Its banking system is close to collapse, and poverty rates are soaring. It would be hard to find a more damning record.
Sure, Italy’s economy is looking slightly better this year. Growth has ticked up towards 1% this year, and the stock market has jumped on the prospect. But a single percentage point after years of recession, and with the help of more than €2 trillion of printed money from the European Central Bank, is hardly anything to celebrate. The long term outlook remains grim.
In the background, Italy is starting to have a fascinating debate, not about exiting the euro, but about introducing a parallel currency alongside it.
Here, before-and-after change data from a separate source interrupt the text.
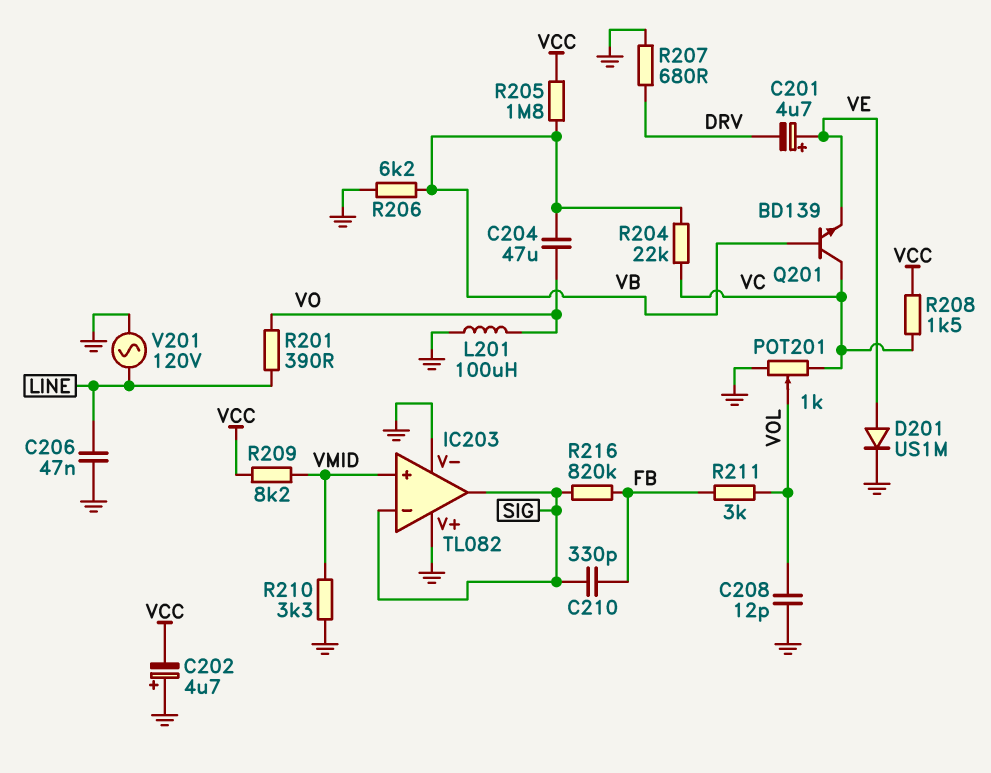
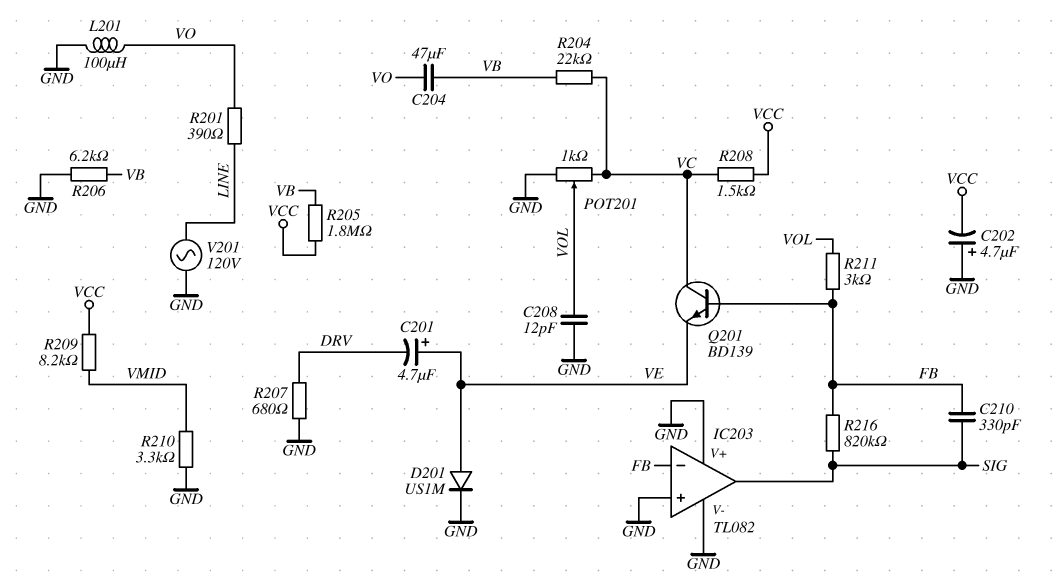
C206: 47nF (GND, LINE) -> none
IC203 pin in+: VMID -> GND
IC203 pin in-: SIG -> FB
Q201: NPN BD139 (B VB, C VC, E VE) -> NPN BD139 (B FB, C VC, E VE)

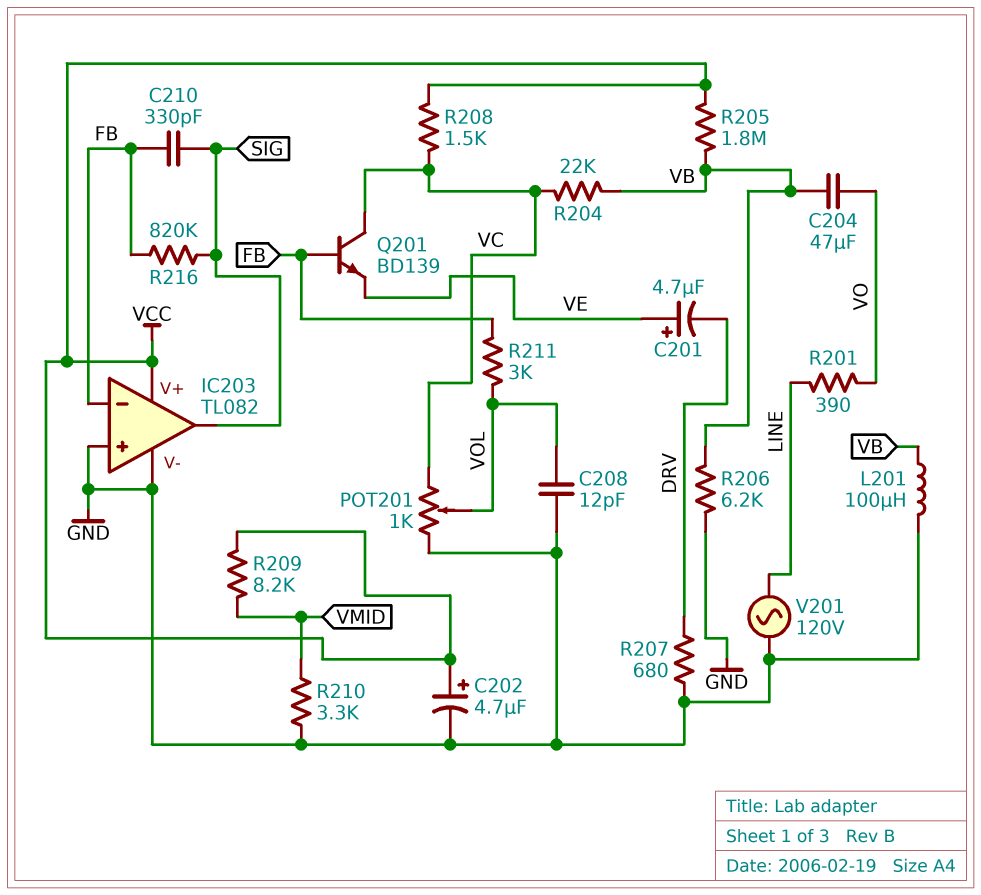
C202: 4.7uF (plus GND, minus VCC) -> 4.7uF (plus VCC, minus GND)
D201: diode US1M (A VE, K GND) -> none
IC203 pin V+: GND -> VCC
L201: 100uH (GND, VO) -> 100uH (GND, VB)

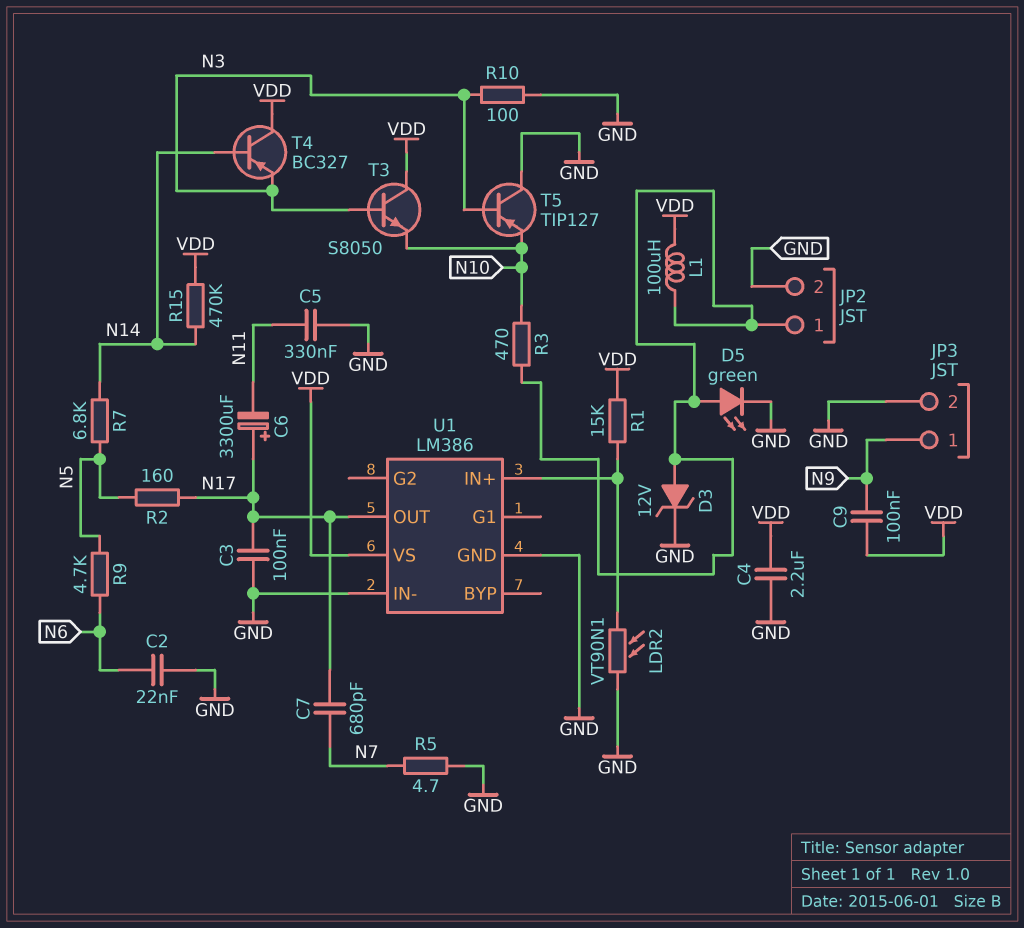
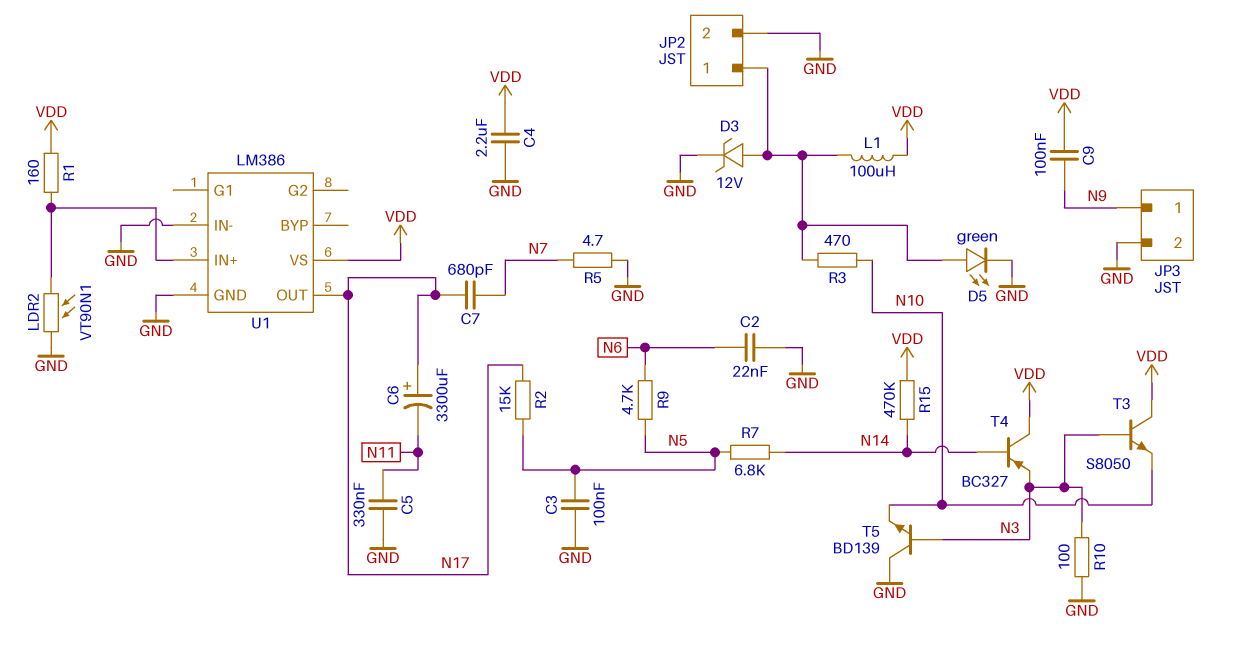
C3: 100nF (GND, N17) -> 100nF (GND, N5)
R1: 15k (U1/IN+, VDD) -> 160 (U1/IN+, VDD)
R2: 160 (N5, N17) -> 15k (N5, N17)
T5: PNP TIP127 (B N3, C GND, E N10) -> NPN BD139 (B N3, C GND, E N10)

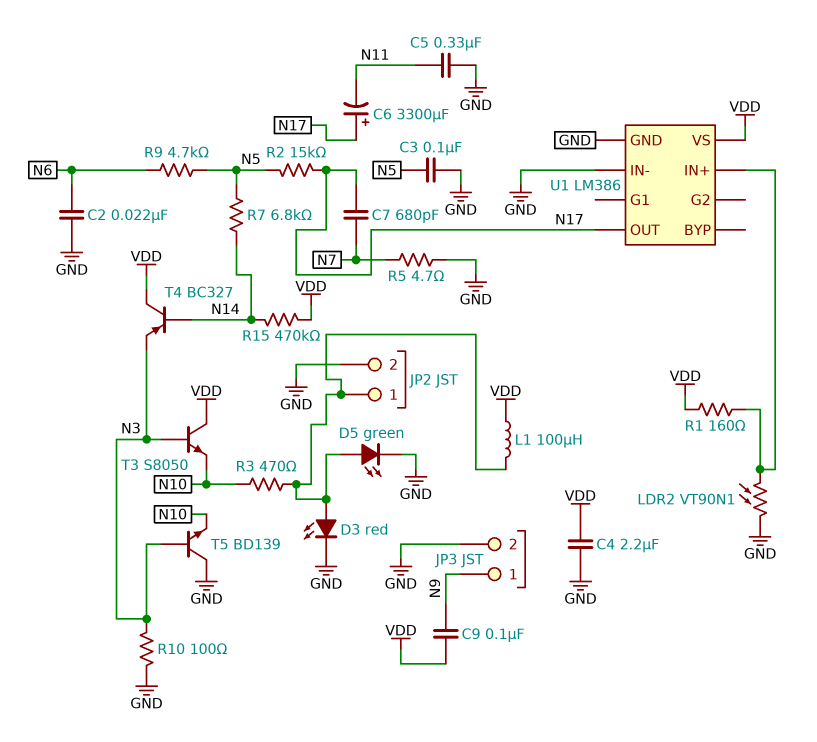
D3: zener 12V (A JP2/1, K GND) -> LED red (A JP2/1, K GND)

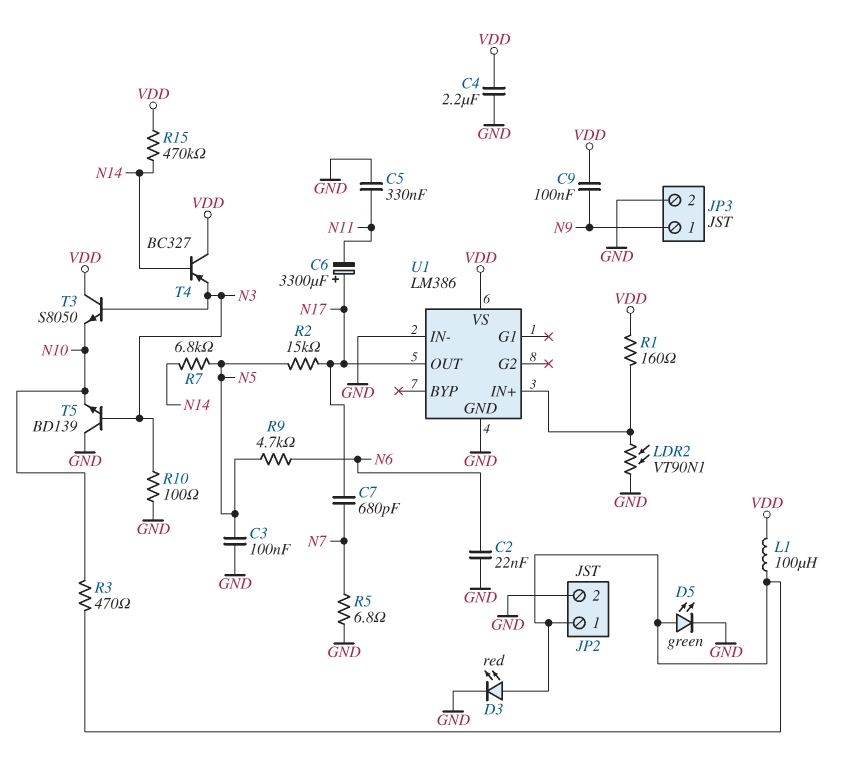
R5: 4.7 (GND, N7) -> 6.8 (GND, N7)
Its main proponent is former Prime Minister Silvio Berlusconi, who, despite almost as many setbacks as Donald Trump, keeps bouncing back. In an interview with Libero Quotidiano, he argued for a parallel currency to run alongside the euro, which, in his view, would be entirely consistent with the existing EU and eurozone treaties. Companies and consumers, and of course the government, could then choose which currency they wanted to do business in.
As Berlusconi points out, it is not very far from the Lega Nord’s idea of a mini currency within a currency, which would then be used to pay government bills, welfare checks, and so on. Put Berlusconi’s center-right party and the Lega Nord together, and, according to the polls, they account for 30% of the vote. With the 5-Star Movement also hostile to the euro, it is far from impossible that Italy could try out a new kind of currency in the next few years.
Italy is not the first country to toy with the idea. Former Greek Finance Minister Yanis Varoufakis floated the idea for his country to run a separate currency alongside the euro back in 2015.
But could it actually work in practice? Most economists would probably argue that it couldn’t. No one would want to accept the new notes and coins. There would be no one to trade it, and its value would sink like a stone, making it even less attractive. There would be no central bank to manage it, and banks might not even be willing to accept deposits in the new unit. It could well become an irrelevance very quickly.
Those are all valid objections. And yet is far from a ridiculous idea. If it were backed by the government, it would have immediate presence and credibility —since the Italian state accounts for about 40% of GDP, close on half the economy would be operating on the new currency unit on Day One.
Assuming it devalued sharply against the euro, and assuming that most wages were paid in the new unit, there would be an immediate competitive devaluation against the rest of the eurozone. Prices would probably be set in both currencies, as they are in border regions, creating a round of inflation in the new currency. But very quickly that might settle down. The devaluation would restore competitiveness, and get the economy growing again.
Big companies might still use the euro internally, and so might the financial markets. But it might well gradually fade out of everyday Italian life.
Italy does not have to be a dog of an economy. From 1961 to 1980, its economy grew at an average rate of 4.16%, slightly behind Spain and significantly faster than France or Germany. The world likes Italian stuff — not just pasta and ice cream (although those are pretty good) but in design, technology, media and the arts, it has often been a world leader.
In reality, it has been held back for the last 17 years by a decision to switch to a German-dominated currency for which it was not prepared and to which it has never successfully adapted. Once that decision was made, it was hard to find a reverse gear. Hard but not impossible.
A parallel currency would be an ingenious escape route. It may or may not happen — and you certainly wouldn’t bet a lot of parallel lira on it happening any time soon. But if it did, Italy’s pent-up dynamism could be unleashed very quickly — and at the first sign of the currency being actually launched, smart investors should be buying as quickly as they can.